Can you set out every line of the listing below as a numbered list, skipping any blank lines and leaving the pictures out?

---

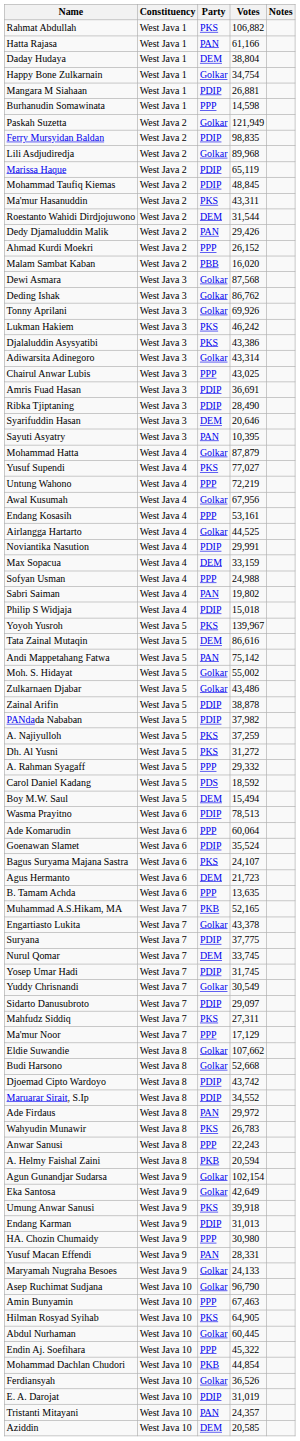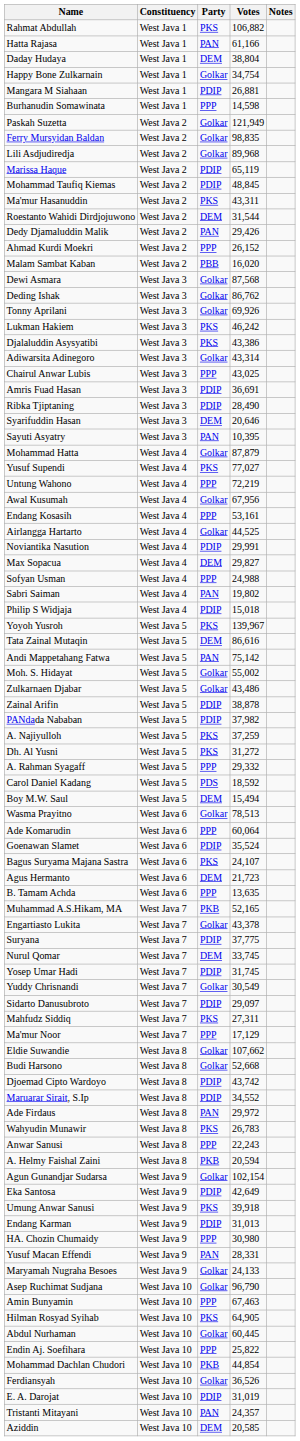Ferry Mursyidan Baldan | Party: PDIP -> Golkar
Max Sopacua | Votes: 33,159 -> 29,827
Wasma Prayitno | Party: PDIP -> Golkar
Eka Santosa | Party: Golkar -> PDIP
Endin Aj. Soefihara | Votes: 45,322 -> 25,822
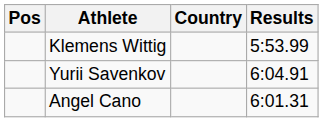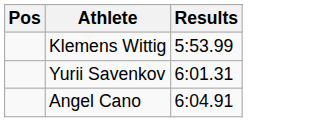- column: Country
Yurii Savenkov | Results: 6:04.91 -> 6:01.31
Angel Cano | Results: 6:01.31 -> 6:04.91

---

→ Written response:
1. Ferry Mursyidan Baldan | Party: PDIP -> Golkar
2. Max Sopacua | Votes: 33,159 -> 29,827
3. Wasma Prayitno | Party: PDIP -> Golkar
4. Eka Santosa | Party: Golkar -> PDIP
5. Endin Aj. Soefihara | Votes: 45,322 -> 25,822
6. - column: Country
7. Yurii Savenkov | Results: 6:04.91 -> 6:01.31
8. Angel Cano | Results: 6:01.31 -> 6:04.91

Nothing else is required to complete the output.